I got up to clear my head. I’d been working so hard on making changes in my life. I didn’t know if I could just walk away and let all this stuff continue. I had no delusions that I was a white knight on a charger rescuing a damsel in distress. As Ingrid had said to me in one of our earliest conversations, everything there, all the hostages’ relationships, was complex. I wanted things to be black and white. I wanted to know that it was just the guards, the FARC, whom we had to fight against. That we often had to fight against one another and most often against our own impulses to do the wrong, easy thing was a difficult reality to
face.
Part of what made the whole situation harder was that I began to realize that my actions risked getting Keith and Tom in trouble, too. Each night the clicks of the Colombians’ chains were audible reminders of what bad behavior would bring. If the threat of chains wasn’t enough, it also seemed that the chains had brought about changes in many of the military guys. Whereas before we had seen them as examples to emulate, rifts had begun taking shape causing too much petty crap to come to the surface.
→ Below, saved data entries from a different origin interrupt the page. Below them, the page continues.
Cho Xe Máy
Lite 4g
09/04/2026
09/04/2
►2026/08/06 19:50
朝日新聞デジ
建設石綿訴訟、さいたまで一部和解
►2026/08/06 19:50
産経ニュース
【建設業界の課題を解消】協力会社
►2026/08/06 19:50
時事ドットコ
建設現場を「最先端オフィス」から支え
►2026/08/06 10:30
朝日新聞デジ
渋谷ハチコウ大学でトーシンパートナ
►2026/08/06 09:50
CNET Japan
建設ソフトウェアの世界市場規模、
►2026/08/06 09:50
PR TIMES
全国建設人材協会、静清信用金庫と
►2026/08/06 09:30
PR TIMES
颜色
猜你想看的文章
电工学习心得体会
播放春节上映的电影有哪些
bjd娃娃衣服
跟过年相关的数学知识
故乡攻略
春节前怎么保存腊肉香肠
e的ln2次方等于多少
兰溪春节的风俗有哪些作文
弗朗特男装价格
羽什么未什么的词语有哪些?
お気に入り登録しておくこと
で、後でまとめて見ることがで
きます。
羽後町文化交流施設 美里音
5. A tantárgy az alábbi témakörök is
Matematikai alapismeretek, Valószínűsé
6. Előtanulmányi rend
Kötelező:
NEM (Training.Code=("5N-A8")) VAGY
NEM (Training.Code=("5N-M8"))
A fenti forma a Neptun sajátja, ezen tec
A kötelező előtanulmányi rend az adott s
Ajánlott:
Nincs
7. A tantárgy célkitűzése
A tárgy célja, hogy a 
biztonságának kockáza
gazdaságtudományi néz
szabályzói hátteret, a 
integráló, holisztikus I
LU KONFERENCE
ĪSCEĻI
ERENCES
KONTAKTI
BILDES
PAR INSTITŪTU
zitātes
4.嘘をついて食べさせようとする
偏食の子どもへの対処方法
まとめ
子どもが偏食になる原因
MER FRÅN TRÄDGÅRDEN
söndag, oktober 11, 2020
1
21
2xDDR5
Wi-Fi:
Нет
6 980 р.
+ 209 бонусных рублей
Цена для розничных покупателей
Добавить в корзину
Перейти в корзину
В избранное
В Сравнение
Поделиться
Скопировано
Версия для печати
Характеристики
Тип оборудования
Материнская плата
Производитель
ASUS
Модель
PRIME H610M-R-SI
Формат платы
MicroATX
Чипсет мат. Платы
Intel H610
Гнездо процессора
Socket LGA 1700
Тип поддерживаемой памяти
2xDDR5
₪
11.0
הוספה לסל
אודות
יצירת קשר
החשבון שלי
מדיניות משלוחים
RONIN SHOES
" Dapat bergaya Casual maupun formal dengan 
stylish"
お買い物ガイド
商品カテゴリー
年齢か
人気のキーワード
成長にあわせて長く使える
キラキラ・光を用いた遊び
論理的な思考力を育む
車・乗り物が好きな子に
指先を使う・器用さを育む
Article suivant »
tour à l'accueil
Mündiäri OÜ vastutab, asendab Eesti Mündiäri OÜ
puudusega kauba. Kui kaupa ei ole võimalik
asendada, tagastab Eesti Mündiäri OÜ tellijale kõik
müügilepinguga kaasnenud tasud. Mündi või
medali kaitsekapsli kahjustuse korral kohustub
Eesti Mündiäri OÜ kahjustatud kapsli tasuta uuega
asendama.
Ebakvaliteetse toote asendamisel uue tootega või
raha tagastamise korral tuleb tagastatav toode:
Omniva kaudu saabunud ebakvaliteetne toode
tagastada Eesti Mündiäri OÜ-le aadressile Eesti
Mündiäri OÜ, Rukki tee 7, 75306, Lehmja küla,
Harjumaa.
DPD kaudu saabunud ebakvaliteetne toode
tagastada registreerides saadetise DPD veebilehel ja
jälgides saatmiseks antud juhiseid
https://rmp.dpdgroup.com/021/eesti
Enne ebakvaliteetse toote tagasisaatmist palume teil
Ingrid and I were thrown into this mix of emotions. Two people in the jungle trying to sort through a precarious chemistry of feelings. As confusing as that was, I could understand why the FARC would want to separate us, but why would my fellow hostages not want us to be happy? It seemed like no one really understood what was going on. I wanted to get everyone together and spell it out for them: Ingrid and I were attracted to each other; we enjoyed each other’s company immensely. That should have been obvious, just as it was obvious to them all that at no time did we express those feelings through any kind of physical intimacy other than a brief touch or a held hand. We were trying to balance our desire to do no harm with an impulse to do whatever was best for ourselves; what we didn’t know was whether we’d be able to maintain that balance.
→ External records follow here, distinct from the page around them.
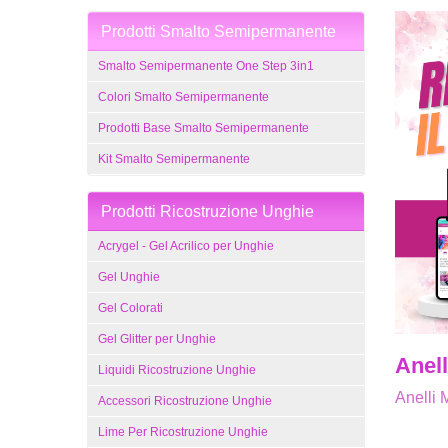
Prodotti Smalto Semipermanente
Smalto Semipermanente One Step 3in1
Colori Smalto Semipermanente
Prodotti Base Smalto Semipermanente
Kit Smalto Semipermanente
Prodotti Ricostruzione Unghie
Acrygel - Gel Acrilico per Unghie
Gel Unghie
Gel Colorati
Gel Glitter per Unghie
Anell
Liquidi Ricostruzione Unghie
Anelli M
Accessori Ricostruzione Unghie
Lime Per Ricostruzione Unghie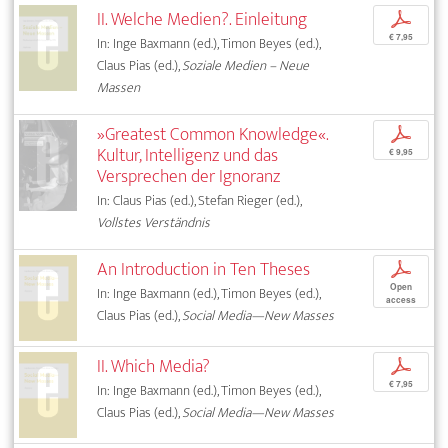
II. Welche Medien?. Einleitung
p
€ 7,95
In: Inge Baxmann (ed.), Timon Beyes (ed.),
Claus Pias (ed.),
Soziale Medien – Neue
Massen
»Greatest Common Knowledge«.
p
Kultur, Intelligenz und das
€ 9,95
Versprechen der Ignoranz
In: Claus Pias (ed.), Stefan Rieger (ed.),
Vollstes Verständnis
An Introduction in Ten Theses
p
Open
In: Inge Baxmann (ed.), Timon Beyes (ed.),
access
Claus Pias (ed.),
Social Media—New Masses
II. Which Media?
p
€ 7,95
In: Inge Baxmann (ed.), Timon Beyes (ed.),
Claus Pias (ed.),
Social Media—New Masses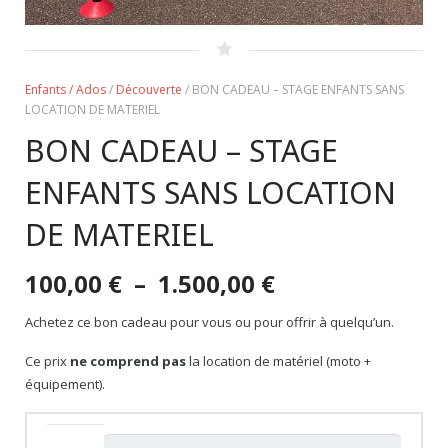
Enfants / Ados
/
Découverte
/ BON CADEAU – STAGE ENFANTS SANS
LOCATION DE MATERIEL
BON CADEAU – STAGE
ENFANTS SANS LOCATION
DE MATERIEL
Plage
100,00
€
–
1.500,00
€
de
prix :
Achetez ce bon cadeau pour vous ou pour offrir à quelqu’un.
100,00 €
Ce prix
ne comprend pas
la location de matériel (moto +
à
équipement).
1.500,00 €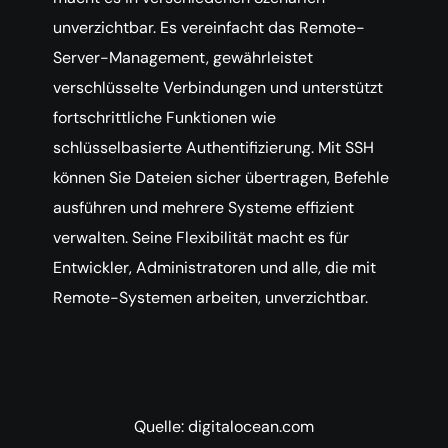
unverzichtbar. Es vereinfacht das Remote-
Server-Management, gewährleistet
verschlüsselte Verbindungen und unterstützt
fortschrittliche Funktionen wie
schlüsselbasierte Authentifizierung. Mit SSH
können Sie Dateien sicher übertragen, Befehle
ausführen und mehrere Systeme effizient
verwalten. Seine Flexibilität macht es für
Entwickler, Administratoren und alle, die mit
Remote-Systemen arbeiten, unverzichtbar.
Quelle: digitalocean.com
The morning after Lucho and Malagón’s confrontation, I lay awake fretting over what was going on. I wanted to talk to Ingrid, to speak to somebody who understood. Normally at that hour, the Colombians were released from their chains. Instead of the sound of their chains being folded and their locks opened, I heard the sound of chains being dragged across the ground. I rolled out from underneath Keith’s hammock and into the compound.